Harker Summer Camp brings students from all over the San Jose area for learning and fun–often both at the same time.
The summer academic program differs from its school-year counterpart in a number of ways. For one thing, “It’s just more relaxed,” says Summer Academic Principal Diann Chung. “It’s still education, but it has a different vibe.” One reason may be that the day starts a bit later, at 8:30, and the academic schedule ends at 11:30 to make way for afternoon activities.
Offered for children entering kindergarten through grade 8, the curriculum is not just school-year redux. Chung, who chairs the regular K-1 academic team, works closely with the other department chairs to make sure the summer curriculum is compatible with that for the school year, and not redundant. “We try to make sure they are seeing and doing something different,” she says.
It can’t be easy to meet the academic needs of students with a wide variety of baseline skills in only four weeks, but that is what happens. The key, says Chung, is “differentiated instruction.”
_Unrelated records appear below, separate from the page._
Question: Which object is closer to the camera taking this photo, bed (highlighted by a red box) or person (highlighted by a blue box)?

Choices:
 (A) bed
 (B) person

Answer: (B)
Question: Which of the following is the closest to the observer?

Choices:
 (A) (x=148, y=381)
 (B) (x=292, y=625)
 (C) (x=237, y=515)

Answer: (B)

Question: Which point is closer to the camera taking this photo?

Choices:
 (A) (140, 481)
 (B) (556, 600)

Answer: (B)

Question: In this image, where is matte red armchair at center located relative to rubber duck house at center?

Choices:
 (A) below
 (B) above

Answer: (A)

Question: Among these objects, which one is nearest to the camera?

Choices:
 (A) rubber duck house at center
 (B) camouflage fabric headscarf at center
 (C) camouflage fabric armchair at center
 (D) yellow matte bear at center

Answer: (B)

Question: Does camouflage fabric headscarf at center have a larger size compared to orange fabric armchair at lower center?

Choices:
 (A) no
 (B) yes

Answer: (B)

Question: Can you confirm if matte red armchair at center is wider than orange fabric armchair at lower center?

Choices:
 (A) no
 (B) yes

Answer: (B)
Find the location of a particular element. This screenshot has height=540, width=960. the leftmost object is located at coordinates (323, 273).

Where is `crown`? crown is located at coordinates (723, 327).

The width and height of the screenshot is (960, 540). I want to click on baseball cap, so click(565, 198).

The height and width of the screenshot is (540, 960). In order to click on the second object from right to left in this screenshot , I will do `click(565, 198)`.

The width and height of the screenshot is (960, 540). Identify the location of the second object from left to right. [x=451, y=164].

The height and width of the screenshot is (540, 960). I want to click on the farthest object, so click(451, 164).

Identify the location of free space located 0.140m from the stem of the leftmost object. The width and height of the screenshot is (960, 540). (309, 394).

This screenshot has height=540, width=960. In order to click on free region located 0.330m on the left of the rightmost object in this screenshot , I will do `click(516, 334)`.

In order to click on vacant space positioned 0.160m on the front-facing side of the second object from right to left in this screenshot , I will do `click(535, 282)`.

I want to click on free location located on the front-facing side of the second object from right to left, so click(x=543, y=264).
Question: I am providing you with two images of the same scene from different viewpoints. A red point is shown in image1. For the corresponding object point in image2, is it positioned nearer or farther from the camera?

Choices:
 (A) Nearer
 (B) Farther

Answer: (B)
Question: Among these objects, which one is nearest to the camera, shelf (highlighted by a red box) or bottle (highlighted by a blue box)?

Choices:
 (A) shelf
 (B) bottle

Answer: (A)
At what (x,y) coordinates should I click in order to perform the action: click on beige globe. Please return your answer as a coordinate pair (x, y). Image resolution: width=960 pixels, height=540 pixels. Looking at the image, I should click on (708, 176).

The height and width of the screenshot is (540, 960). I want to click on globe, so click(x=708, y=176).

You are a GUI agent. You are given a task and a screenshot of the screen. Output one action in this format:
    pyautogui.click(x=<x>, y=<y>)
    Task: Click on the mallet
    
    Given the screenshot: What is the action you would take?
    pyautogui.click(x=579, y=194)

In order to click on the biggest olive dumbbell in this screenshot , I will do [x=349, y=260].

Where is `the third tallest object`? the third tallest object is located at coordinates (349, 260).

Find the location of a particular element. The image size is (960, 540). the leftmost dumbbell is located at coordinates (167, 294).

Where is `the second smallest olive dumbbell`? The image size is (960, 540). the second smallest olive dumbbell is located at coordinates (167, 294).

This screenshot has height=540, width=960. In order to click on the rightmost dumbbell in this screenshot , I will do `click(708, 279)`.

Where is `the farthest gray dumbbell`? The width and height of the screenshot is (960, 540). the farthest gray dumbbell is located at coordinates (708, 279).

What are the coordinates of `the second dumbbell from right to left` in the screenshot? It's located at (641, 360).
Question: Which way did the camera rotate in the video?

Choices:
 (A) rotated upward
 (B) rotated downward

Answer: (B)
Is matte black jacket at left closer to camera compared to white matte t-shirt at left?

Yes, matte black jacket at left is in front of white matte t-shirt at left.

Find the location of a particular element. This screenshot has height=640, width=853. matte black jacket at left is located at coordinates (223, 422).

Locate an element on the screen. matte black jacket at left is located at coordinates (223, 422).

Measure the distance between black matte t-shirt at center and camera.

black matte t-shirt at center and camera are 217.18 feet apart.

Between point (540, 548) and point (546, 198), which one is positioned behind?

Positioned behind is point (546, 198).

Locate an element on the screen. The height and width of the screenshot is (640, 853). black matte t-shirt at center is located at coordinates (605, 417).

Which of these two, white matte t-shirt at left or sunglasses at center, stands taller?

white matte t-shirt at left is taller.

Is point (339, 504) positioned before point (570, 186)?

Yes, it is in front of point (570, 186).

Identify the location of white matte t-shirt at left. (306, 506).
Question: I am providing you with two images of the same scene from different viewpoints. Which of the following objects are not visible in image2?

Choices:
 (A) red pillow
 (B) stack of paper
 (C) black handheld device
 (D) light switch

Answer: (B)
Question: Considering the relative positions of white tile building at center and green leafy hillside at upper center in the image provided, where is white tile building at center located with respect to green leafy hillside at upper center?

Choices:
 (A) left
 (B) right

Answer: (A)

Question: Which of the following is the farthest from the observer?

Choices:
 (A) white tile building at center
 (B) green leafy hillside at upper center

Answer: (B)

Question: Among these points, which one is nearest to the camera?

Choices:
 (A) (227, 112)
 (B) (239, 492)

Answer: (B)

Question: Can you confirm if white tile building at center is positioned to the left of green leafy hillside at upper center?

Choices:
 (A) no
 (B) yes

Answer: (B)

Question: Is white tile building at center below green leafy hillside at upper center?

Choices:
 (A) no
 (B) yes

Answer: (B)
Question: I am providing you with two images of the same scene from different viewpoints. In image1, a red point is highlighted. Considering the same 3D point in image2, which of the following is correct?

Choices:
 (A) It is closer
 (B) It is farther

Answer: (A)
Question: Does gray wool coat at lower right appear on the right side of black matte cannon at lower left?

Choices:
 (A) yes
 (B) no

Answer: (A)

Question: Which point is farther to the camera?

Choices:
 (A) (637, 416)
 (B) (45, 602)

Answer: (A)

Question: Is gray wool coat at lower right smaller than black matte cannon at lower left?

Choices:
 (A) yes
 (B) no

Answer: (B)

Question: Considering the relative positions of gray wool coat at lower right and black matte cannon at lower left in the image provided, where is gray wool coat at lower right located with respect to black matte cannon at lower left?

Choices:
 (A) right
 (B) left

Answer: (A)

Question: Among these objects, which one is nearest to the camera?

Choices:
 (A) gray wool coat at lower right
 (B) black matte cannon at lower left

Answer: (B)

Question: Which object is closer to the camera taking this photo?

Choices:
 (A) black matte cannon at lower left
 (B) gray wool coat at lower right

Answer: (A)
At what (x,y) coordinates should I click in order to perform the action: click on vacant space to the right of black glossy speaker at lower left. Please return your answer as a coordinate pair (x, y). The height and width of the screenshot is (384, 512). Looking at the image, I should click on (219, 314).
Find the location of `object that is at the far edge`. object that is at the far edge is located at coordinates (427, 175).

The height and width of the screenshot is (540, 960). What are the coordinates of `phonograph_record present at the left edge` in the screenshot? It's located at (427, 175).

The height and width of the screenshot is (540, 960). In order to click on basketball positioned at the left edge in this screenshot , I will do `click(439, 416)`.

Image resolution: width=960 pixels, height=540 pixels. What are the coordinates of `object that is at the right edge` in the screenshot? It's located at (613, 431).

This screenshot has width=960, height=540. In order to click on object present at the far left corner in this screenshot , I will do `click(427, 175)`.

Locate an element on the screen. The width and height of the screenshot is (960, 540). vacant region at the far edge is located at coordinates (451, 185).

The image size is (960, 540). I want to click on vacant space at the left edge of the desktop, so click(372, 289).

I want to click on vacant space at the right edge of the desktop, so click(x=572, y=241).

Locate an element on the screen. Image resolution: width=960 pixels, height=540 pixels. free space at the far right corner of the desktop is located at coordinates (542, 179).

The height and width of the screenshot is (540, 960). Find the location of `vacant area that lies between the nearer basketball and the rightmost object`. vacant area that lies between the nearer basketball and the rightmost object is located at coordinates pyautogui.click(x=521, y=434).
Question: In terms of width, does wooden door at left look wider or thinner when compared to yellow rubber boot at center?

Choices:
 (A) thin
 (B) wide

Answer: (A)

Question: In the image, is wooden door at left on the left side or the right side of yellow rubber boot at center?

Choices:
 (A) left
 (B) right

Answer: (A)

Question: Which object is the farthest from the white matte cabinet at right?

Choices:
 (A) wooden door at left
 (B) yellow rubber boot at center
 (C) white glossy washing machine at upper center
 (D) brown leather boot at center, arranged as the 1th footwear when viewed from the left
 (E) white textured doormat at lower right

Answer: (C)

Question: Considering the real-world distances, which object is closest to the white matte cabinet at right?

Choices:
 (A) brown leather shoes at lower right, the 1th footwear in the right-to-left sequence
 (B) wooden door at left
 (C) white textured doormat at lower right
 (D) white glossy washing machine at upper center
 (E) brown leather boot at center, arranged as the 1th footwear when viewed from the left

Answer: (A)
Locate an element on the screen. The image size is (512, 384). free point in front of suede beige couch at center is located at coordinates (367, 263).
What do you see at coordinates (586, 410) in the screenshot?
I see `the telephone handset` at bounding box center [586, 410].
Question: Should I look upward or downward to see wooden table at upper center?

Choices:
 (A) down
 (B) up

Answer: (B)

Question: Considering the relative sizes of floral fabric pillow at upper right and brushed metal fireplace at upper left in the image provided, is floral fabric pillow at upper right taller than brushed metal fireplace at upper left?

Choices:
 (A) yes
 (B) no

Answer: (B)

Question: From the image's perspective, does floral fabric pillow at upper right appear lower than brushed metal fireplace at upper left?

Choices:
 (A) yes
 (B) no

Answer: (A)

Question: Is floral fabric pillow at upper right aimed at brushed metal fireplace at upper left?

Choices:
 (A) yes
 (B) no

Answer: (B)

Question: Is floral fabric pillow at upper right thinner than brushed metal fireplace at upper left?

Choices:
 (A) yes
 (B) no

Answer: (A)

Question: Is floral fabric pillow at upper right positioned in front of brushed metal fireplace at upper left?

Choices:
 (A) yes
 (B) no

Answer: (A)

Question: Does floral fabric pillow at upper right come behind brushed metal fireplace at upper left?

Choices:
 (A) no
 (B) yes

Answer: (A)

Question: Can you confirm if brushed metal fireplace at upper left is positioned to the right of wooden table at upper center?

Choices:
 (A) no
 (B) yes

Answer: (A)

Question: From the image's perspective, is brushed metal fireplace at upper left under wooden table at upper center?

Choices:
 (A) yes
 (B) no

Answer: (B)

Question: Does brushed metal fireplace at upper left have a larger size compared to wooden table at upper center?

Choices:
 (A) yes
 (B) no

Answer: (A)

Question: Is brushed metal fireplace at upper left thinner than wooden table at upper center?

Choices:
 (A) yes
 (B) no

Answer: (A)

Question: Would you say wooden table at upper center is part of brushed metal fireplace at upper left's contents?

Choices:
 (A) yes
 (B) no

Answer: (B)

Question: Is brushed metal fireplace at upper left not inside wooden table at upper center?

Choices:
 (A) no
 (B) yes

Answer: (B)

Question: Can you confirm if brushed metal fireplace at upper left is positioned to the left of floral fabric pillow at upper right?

Operating under this principle, teachers adapt the curriculum to the individual student’s level. Within the classroom, the children work in small groups, with each group offered a slightly different take on the lesson. With the help of an aide, the teacher makes sure that every student is challenged, but not too much.
There are fewer subjects to study, too. The morning consists of one class period each of math and language arts, and one 45-minute elective. Everyone is conscious of the fact that it’s summertime, so teachers have a great deal of latitude with which to incorporate games, crafts and activities into the curriculum.
Teacher Alice Cooley makes sure to read a silly story to her first-graders every day. “They think it’s great to hear me get my tongue twisted” while reading “Fox in Sox,” she says.
In math, she uses a lot of manipulatives, objects students handle to help them learn. For example, she noticed that the kids knew the value of individual coins, but had trouble combining them. So she put together a little bag of faux coins for each child. “We’re working with things they are missing, but doing it in a fun way,” she says. “It’s hands-on learning.”
Elective topics run the gamut from math to language arts, science, technology and the arts. During each four-week session, students select two from such intriguing choices as Hopscotch Math, Kitchen Chemistry and Jump Write In.
On a recent day, third- and fourth-graders from the Enviro-Kids class were running across the field with their homemade dust collectors for a study of air pollution. Later they would be using computers to learn more about the Gulf Coast oil spill and writing about experiments with different ways to clean up oil.
Grade 1 parent Trupti Kapadia likes the balance of choices that the four-week program offers. “There is some pre-designed curriculum, some electives that offer parents a choice on what extra academic emphasis to give their kids, and then the 3:30-5:00 Special Interest Hour, where the kids get to make their own choices,” she says.
She enrolled her twins, Nikki and Kaden, in KinderCamp last year to help them adjust to Harker. Now first graders, they are enjoying camp just as much. In fact, says Kapadia, “As the first session was ending, they checked in with me to make sure they were signed up for the second session.”